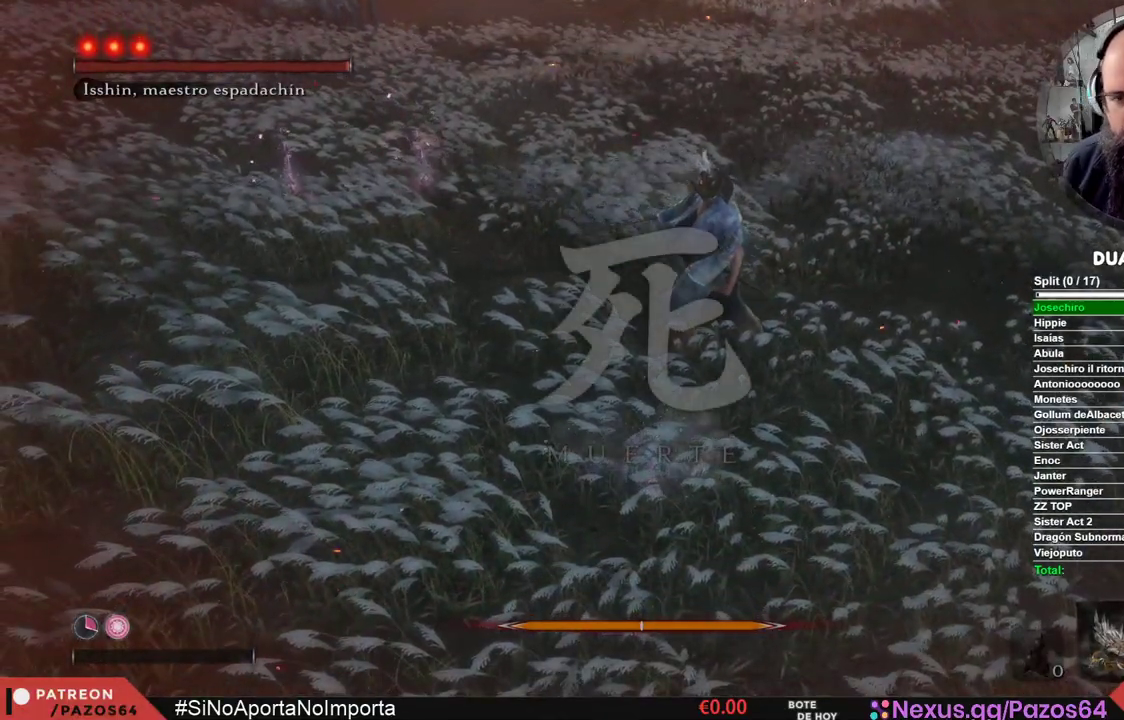
{"buttons": ["R1"], "left_stick": "center", "right_stick": "center", "events": [[33, "R1", "down"], [150, "R1", "up"], [217, "R1", "down"], [317, "R1", "up"], [383, "R1", "down"]]}
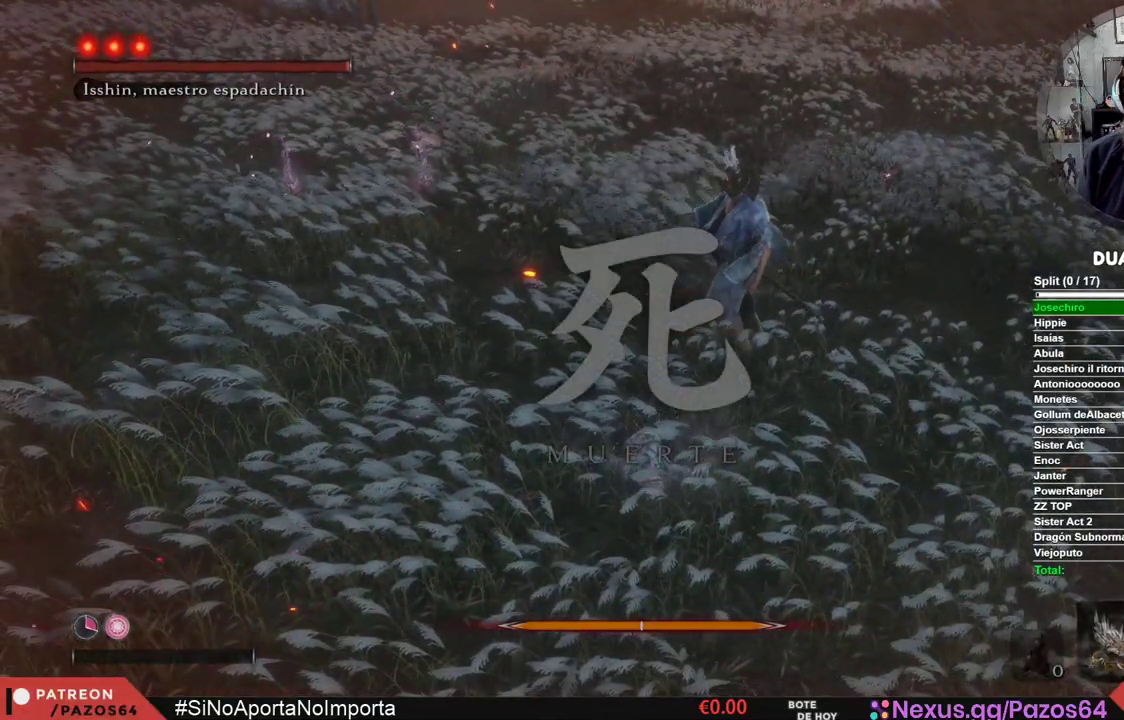
{"buttons": ["R1"], "left_stick": "center", "right_stick": "center", "events": [[17, "R1", "up"], [67, "R1", "down"], [183, "R1", "up"], [233, "R1", "down"], [367, "R1", "up"], [417, "R1", "down"]]}
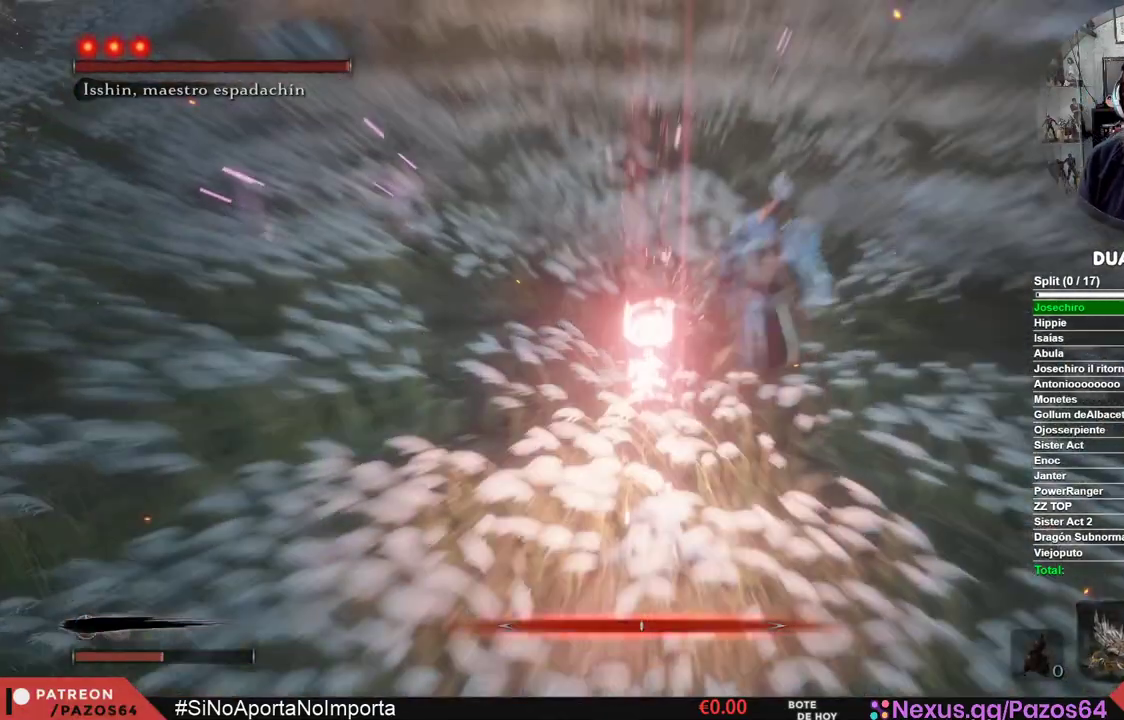
{"buttons": [], "left_stick": "up", "right_stick": "center", "events": [[33, "R1", "up"], [117, "R3", "down"], [233, "R3", "up"], [333, "left_stick", "up"]]}
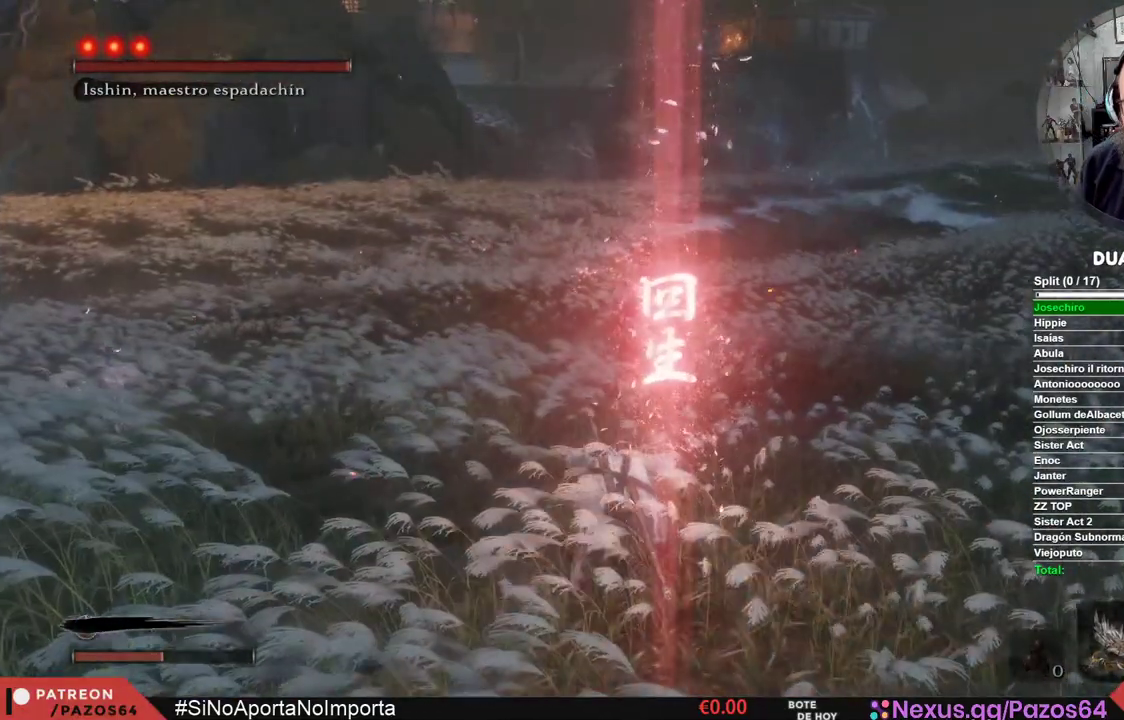
{"buttons": [], "left_stick": "up", "right_stick": "center", "events": []}
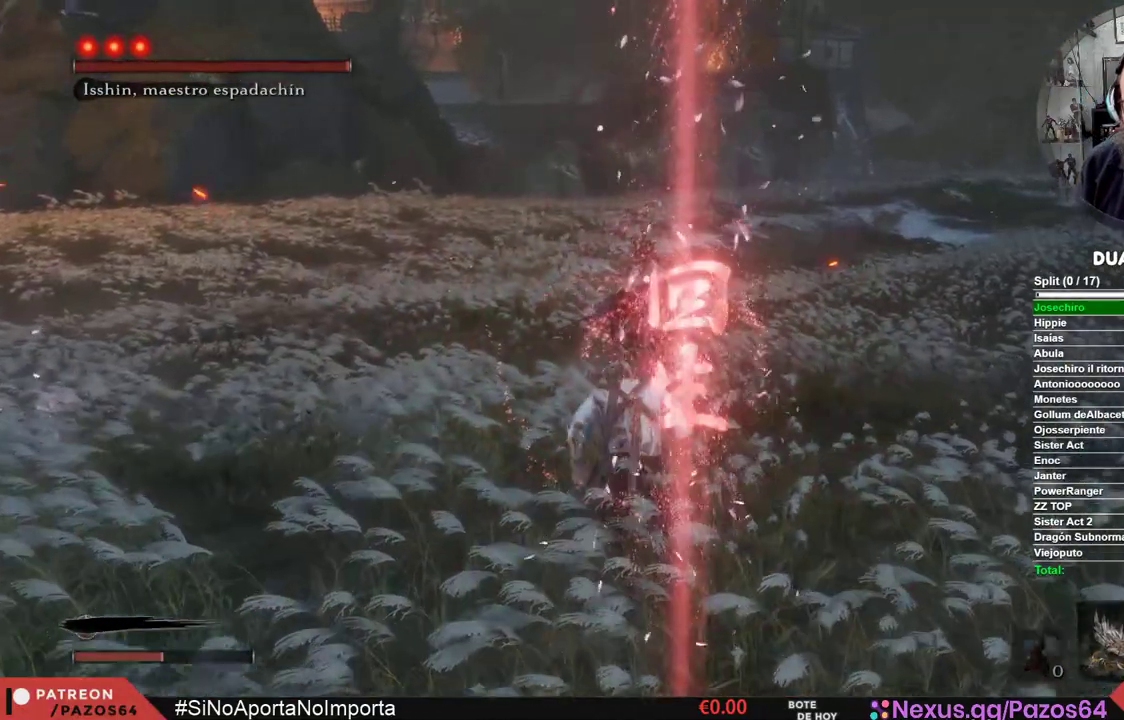
{"buttons": [], "left_stick": "up", "right_stick": "center", "events": []}
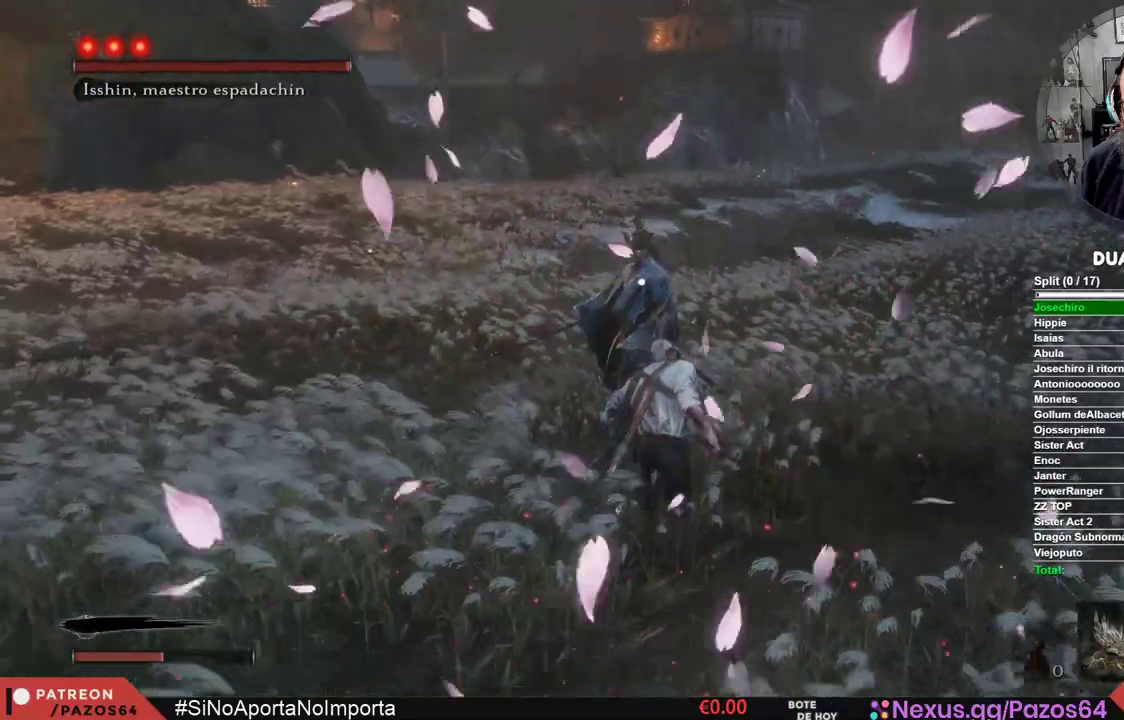
{"buttons": [], "left_stick": "up", "right_stick": "center", "events": [[183, "R1", "down"], [417, "R1", "up"]]}
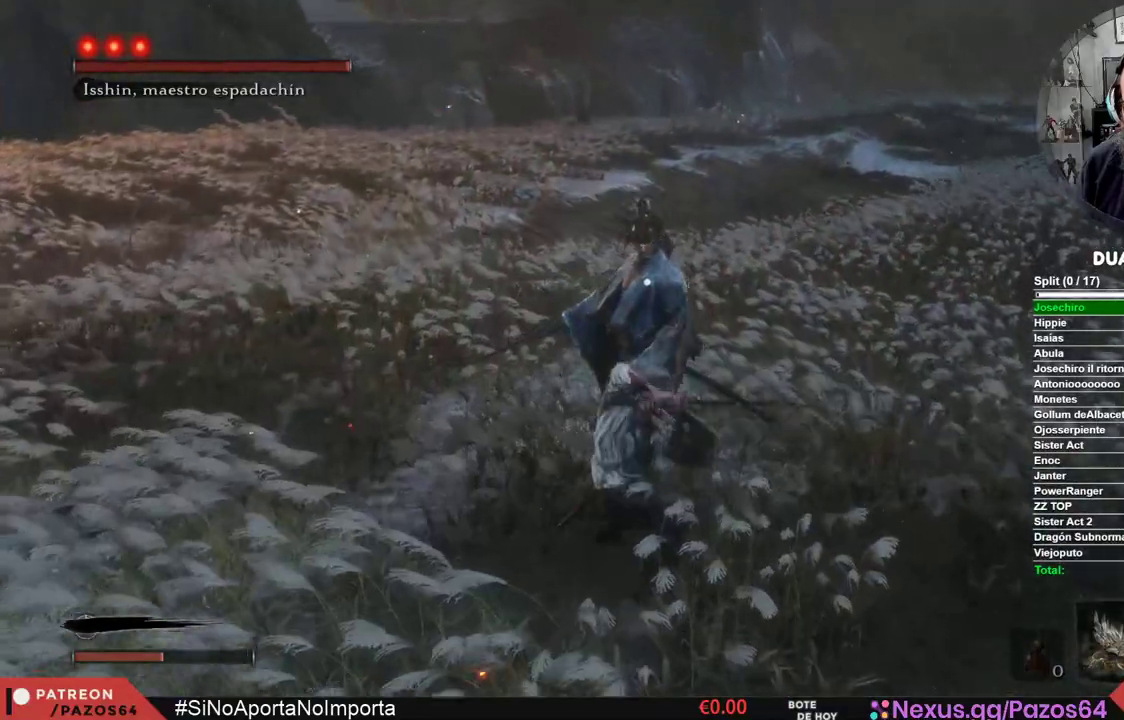
{"buttons": [], "left_stick": "center", "right_stick": "center", "events": [[33, "left_stick", "center"], [283, "R1", "down"], [500, "R1", "up"]]}
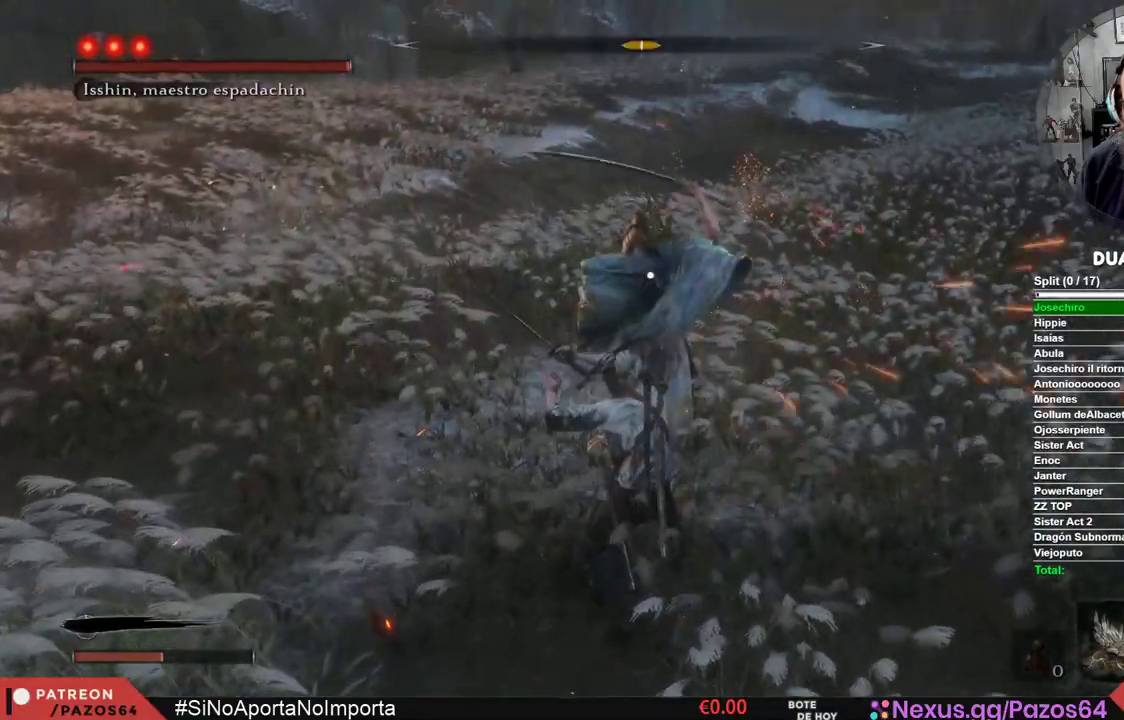
{"buttons": [], "left_stick": "center", "right_stick": "center", "events": []}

▬▬▬▬▬▬

◆ **WORK INSTRUCTION**: Among the records, find all lines that include the string "down" and return them.

◆ **TASK SOLUTION**:
{"buttons": ["R1"], "left_stick": "center", "right_stick": "center", "events": [[33, "R1", "down"], [150, "R1", "up"], [217, "R1", "down"], [317, "R1", "up"], [383, "R1", "down"]]}
{"buttons": ["R1"], "left_stick": "center", "right_stick": "center", "events": [[17, "R1", "up"], [67, "R1", "down"], [183, "R1", "up"], [233, "R1", "down"], [367, "R1", "up"], [417, "R1", "down"]]}
{"buttons": [], "left_stick": "up", "right_stick": "center", "events": [[33, "R1", "up"], [117, "R3", "down"], [233, "R3", "up"], [333, "left_stick", "up"]]}
{"buttons": [], "left_stick": "up", "right_stick": "center", "events": [[183, "R1", "down"], [417, "R1", "up"]]}
{"buttons": [], "left_stick": "center", "right_stick": "center", "events": [[33, "left_stick", "center"], [283, "R1", "down"], [500, "R1", "up"]]}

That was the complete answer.